Moreover, the transition from abscess formation to sinus formation in the development of hidradenitis suppurativa, predominantly in the perineum and buttocks, creates an environment conducive to Fournier’s gangrene onset. While the role of bacteria in hidradenitis suppurativa pathogenesis is not fully elucidated, sinus tracts provide a direct pathway for bacterial exacerbation[10]. S. aureus, commonly found in hidradenitis suppurativa flare-ups[4], was identified in our case along with S. agalactiae. Although the presence of S. aureus aligns with its prevalence on the skin and in hidradenitis suppurativa patients, the identification of S. agalactiae, typically residing in the genital and gastrointestinal tracts, is noteworthy[4]. This unexpected presence could be attributed to either direct external contamination from faecal or urinary sources, or indicative of fistulisation connecting the internal mucosa to the epithelial tissue[10].

Another mechanism explaining the hidradenitis suppurativa–Fournier’s gangrene association is the immune dysfunction induced by hidradenitis suppurativa. The persistent activation of T-cells in hidradenitis suppurativa results in an exhausted phenotype characterised by reduced proliferative capacity, diminished cytokine production and impaired cytotoxicity[11]. Simultaneously, the overproduction of pro-inflammatory cytokines disrupts the cytokine balance, perpetuating tissue damage and immune dysregulation[11]. This cytokine environment and impaired immunity create a local tissue environment susceptible to bacterial colonisation. Moreover, the chronic inflammatory state of hidradenitis suppurativa hinders wound healing, providing a continual entry point for bacteria and amplifying the risk of Fournier’s gangrene development[10]. Once Fournier’s gangrene is established, hidradenitis suppurativa’s immune dysfunction[11] contributes to an excessive systemic inflammatory response, manifesting as widespread endothelial dysfunction, increased vascular permeability and potentially facilitating the progression to septic shock[12,13].
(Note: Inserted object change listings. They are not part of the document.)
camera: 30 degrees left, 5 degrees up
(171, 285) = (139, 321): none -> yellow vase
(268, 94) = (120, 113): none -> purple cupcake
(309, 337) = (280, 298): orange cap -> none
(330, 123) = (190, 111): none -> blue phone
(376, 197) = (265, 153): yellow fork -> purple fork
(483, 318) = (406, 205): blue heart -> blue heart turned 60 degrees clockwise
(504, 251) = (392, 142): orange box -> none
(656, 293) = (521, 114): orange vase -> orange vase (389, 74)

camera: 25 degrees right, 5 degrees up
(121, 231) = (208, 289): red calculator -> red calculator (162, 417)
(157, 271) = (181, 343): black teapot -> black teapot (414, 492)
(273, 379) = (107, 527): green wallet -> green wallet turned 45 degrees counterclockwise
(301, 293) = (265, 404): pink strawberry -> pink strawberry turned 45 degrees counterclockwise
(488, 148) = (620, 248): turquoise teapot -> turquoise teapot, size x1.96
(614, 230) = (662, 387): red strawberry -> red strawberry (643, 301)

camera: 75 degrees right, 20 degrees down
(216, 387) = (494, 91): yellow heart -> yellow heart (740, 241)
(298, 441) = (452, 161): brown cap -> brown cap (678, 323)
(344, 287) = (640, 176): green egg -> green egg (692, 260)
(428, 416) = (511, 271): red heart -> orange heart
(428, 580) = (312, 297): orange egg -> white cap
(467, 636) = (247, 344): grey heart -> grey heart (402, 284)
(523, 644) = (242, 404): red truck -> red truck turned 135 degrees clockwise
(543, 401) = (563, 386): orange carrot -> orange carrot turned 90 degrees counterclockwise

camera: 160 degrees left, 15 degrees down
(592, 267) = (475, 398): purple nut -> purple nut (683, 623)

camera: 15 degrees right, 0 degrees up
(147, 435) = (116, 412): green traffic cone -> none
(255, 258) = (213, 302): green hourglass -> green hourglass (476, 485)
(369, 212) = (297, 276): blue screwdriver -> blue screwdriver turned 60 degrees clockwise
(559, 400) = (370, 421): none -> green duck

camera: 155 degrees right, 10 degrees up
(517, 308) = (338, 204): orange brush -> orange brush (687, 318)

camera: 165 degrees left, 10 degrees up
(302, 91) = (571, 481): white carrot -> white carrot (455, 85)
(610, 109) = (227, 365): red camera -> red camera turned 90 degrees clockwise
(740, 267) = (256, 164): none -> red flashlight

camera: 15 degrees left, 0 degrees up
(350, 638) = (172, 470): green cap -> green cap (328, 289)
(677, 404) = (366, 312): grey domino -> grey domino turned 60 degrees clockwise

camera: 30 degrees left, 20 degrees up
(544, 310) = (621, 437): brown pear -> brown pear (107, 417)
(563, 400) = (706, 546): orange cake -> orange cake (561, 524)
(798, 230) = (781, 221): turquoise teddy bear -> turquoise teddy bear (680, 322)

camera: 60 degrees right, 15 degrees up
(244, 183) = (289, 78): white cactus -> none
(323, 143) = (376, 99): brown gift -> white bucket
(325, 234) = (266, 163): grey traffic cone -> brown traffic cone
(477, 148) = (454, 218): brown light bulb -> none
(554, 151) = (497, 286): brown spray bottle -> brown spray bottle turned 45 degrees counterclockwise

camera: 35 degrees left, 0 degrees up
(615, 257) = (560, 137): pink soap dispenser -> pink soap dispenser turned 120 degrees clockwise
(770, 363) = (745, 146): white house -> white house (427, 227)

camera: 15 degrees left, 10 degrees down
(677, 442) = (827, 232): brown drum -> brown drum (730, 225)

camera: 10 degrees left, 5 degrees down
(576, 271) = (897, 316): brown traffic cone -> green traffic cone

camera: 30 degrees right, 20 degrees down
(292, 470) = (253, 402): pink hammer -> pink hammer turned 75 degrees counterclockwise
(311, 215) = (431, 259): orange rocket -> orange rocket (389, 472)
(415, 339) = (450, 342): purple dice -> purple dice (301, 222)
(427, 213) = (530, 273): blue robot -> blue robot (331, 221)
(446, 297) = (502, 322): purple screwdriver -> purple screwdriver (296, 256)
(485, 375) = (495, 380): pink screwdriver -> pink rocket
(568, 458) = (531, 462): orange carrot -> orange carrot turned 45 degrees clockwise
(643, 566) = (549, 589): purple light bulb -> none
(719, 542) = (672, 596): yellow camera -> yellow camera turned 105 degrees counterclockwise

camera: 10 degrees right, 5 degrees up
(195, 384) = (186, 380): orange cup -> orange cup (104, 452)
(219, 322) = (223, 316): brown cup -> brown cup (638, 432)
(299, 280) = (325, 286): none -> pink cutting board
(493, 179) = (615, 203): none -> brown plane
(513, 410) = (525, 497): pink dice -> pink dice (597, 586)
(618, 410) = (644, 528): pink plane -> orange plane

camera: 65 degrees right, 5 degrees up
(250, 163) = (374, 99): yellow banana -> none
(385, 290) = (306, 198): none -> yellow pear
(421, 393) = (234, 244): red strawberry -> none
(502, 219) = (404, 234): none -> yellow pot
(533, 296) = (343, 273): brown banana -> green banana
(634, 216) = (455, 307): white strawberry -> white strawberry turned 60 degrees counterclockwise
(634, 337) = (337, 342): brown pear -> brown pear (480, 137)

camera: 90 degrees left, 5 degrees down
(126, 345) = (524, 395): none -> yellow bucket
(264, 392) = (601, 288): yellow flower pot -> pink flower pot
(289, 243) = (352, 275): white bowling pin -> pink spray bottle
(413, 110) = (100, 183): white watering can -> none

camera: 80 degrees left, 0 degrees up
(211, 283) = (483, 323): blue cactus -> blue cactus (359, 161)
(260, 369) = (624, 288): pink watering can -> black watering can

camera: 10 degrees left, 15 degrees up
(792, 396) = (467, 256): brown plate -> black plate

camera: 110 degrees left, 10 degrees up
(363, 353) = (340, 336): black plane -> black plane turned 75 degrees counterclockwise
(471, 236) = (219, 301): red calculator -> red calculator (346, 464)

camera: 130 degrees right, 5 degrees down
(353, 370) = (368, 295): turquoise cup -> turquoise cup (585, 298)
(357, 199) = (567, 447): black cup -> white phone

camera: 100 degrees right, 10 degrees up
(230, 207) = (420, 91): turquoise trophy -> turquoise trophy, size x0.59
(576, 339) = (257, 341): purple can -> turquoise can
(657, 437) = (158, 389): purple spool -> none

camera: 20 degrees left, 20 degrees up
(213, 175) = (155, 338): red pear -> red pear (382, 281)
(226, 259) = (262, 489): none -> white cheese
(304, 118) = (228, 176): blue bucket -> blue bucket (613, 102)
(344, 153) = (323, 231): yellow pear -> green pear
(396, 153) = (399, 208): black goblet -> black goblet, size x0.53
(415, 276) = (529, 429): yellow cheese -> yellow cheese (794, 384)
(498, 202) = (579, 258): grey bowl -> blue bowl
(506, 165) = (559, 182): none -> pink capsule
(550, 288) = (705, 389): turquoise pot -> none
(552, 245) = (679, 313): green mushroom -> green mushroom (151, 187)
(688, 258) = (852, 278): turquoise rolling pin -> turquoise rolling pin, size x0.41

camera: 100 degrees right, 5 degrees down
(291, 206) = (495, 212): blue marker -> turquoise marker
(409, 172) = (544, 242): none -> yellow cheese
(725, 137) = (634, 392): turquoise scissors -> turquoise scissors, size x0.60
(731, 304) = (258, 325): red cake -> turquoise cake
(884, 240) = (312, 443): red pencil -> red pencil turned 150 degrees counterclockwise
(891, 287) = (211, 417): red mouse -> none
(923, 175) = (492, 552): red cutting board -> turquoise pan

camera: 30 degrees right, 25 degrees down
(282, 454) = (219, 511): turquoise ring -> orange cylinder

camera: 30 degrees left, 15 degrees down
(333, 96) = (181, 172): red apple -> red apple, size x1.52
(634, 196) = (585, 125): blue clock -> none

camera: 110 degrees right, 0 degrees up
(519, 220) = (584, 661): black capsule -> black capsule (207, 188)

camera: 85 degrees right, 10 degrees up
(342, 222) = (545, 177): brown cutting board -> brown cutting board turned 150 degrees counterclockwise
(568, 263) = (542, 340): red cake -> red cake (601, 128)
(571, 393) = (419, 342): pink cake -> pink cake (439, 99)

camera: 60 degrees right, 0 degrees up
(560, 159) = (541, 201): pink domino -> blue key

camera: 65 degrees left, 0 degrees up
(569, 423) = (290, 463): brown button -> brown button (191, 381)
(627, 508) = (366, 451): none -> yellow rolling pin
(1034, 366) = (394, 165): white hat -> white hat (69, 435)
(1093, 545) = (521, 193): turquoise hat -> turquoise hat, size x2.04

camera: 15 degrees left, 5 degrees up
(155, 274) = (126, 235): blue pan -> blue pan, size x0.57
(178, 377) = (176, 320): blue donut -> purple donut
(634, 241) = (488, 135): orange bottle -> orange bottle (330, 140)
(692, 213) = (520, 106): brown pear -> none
Treatment necessitates a tailored approach, including surgical debridement and personalised antibiotic therapy. Unfortunately, the poorly managed chronic hidradenitis suppurativa and the patient’s experience of various sepsis-related complications, added significant complexity to our case, leading to refractory septic shock. While this case report provides valuable insights into the potential hidradenitis suppurativa–Fournier’s gangrene association, conclusions based on a single case cannot be generalised. Therefore, further research is needed to explore the hidradenitis suppurativa–Fournier’s gangrene relationship comprehensively.

CONCLUSION

This case emphasises the importance of vigilant monitoring and consistent outpatient primary care engagement in preventing severe complications in chronic conditions such as hidradenitis suppurativa. It also highlights the necessity for collaboration and multidisciplinary care when managing complex clinical presentations.